The CBM which includes 4 individual buoys as well as a power buoy is located at 16m water depth and is connected to the shore storage with 2 x 16in lines, with a discharge capacity of up to 1,800 cubic metres per hour(1800m3/hr).
The facility can berth tankers of up to 60,000 Dead Weight Tons (DWT)(80, 460,000lts).
The SPM on the other hand is a single buoy system located in 20m of water depth with the capacity to moor full-sized tanker vessels of up to 90,000 DWT(120,000,000lts).
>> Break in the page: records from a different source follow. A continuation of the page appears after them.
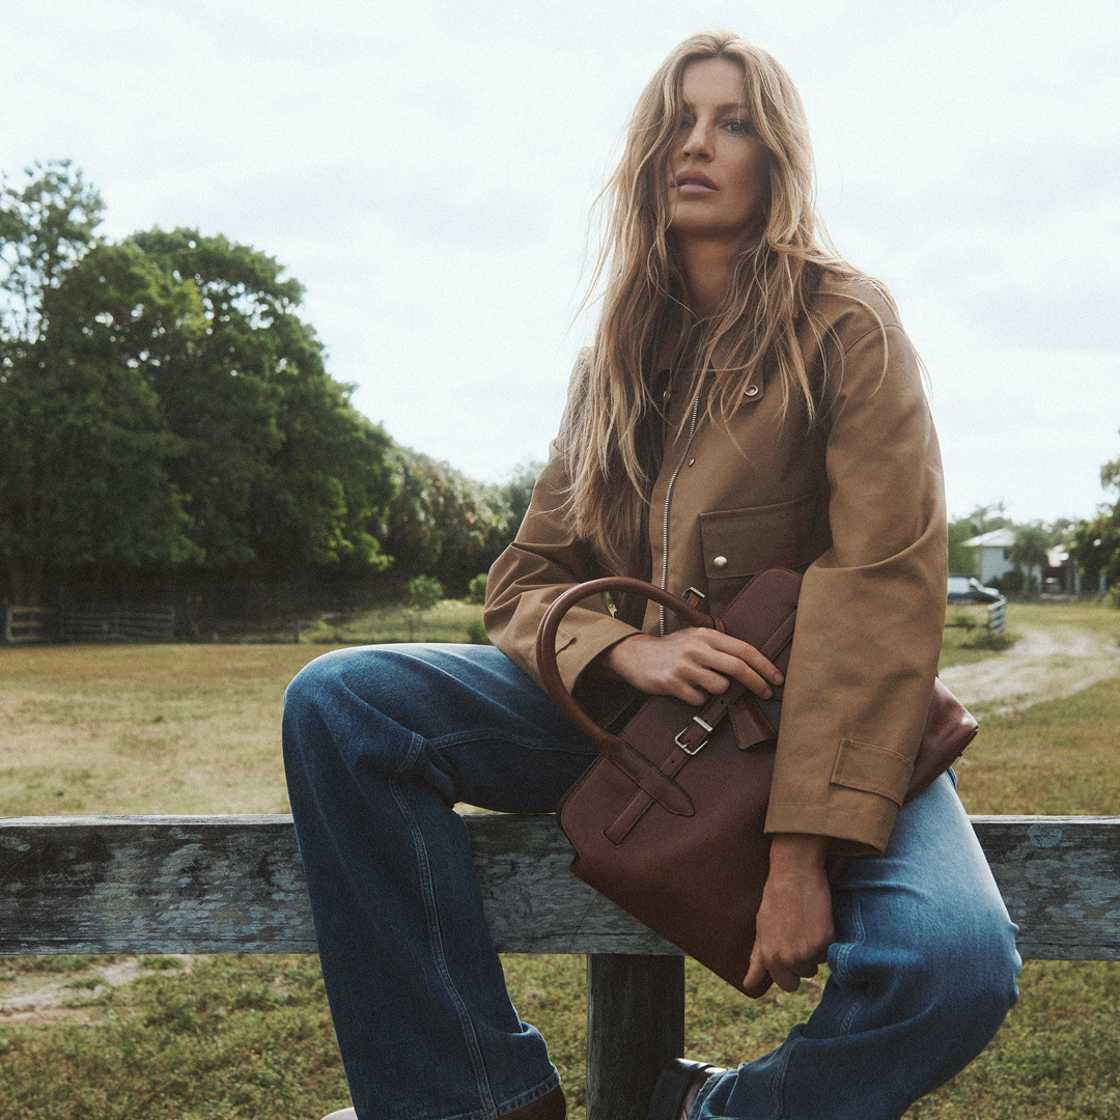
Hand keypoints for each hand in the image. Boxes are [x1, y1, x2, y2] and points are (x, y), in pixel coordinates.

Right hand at [602, 628, 783, 705]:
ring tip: (705, 684)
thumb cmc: (673, 649)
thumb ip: (720, 648)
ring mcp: (684, 666)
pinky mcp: (673, 683)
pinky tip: (688, 690)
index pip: (744, 649)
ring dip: (720, 691)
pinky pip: (699, 699)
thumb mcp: (696, 639)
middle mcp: (697, 648)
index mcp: (706, 635)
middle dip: (757, 683)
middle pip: (738, 668)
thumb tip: (753, 665)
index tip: (777, 679)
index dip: (764, 666)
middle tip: (767, 693)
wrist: (636, 655)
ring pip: (720, 686)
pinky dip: (698, 698)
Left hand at [742, 841, 833, 997]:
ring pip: (818, 963)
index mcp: (771, 958)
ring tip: (805, 924)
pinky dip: (826, 939)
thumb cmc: (775, 900)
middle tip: (797, 933)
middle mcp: (790, 959)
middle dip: (803, 961)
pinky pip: (830, 951)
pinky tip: (816, 920)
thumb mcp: (762, 930)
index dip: (790, 970)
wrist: (794, 873)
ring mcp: (809, 951)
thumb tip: (748, 985)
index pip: (788, 985)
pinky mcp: (827, 941)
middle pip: (804, 974)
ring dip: (815, 949)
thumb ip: (757, 960)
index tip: (790, 951)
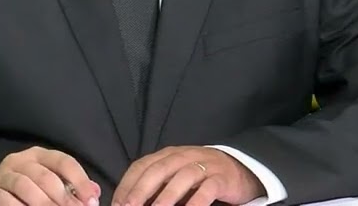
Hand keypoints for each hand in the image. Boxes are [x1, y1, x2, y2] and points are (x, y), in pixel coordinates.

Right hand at [0, 146, 101, 205]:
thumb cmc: (22, 191)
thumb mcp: (45, 185)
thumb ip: (69, 187)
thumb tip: (95, 192)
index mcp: (39, 156)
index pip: (63, 161)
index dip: (80, 181)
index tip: (91, 201)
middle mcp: (20, 161)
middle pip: (46, 176)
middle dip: (64, 198)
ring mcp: (3, 175)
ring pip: (26, 186)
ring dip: (44, 204)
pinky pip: (6, 200)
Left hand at [112, 146, 262, 205]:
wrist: (240, 169)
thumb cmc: (201, 177)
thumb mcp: (176, 177)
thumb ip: (157, 186)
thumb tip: (131, 203)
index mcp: (167, 155)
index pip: (141, 166)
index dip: (127, 185)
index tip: (117, 204)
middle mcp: (183, 156)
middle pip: (158, 170)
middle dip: (141, 190)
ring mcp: (204, 165)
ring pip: (181, 178)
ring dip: (166, 197)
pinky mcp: (222, 178)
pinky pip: (207, 189)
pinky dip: (197, 202)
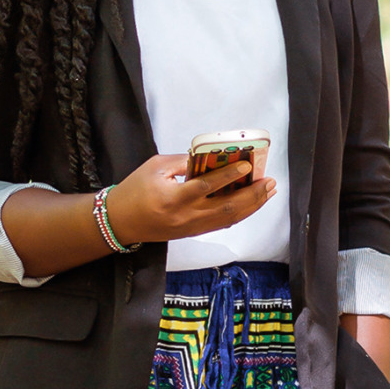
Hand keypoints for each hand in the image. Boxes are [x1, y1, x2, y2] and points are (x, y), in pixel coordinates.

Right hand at [106, 153, 275, 246]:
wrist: (120, 222)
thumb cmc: (135, 190)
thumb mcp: (155, 167)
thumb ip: (183, 161)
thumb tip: (210, 156)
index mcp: (173, 198)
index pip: (206, 187)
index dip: (229, 176)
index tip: (247, 166)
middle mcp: (186, 216)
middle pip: (226, 208)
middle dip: (252, 195)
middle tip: (269, 182)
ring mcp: (191, 227)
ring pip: (228, 219)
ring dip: (251, 206)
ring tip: (267, 192)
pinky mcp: (192, 232)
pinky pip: (221, 224)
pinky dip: (239, 214)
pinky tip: (251, 204)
The mooring is connected to the storage via 2 x 24-inch lines with a discharge capacity of up to 4,200 cubic meters per hour.
Currently, the company has 300 million litres of Refined Petroleum Products storage comprising storage for Petrol or Premium Motor Spirit (PMS) as well as Diesel or Automotive Gas Oil (AGO) but the complete project will ultimately increase its storage capacity to about 1 billion litres, with an ultra-modern Liquified Petroleum Gas (LPG) Terminal to facilitate the import and export of LPG.
In addition, as part of the planned expansion in the medium term, the facility will be expanded to store additional products apart from PMS and AGO such as Jet fuel or Aviation turbine Kerosene (ATK) and other classes of kerosene. The facility also is upscaled to incorporate fuel blending capabilities which will enable the facility to blend and export different specifications of products for other markets in the African West Coast.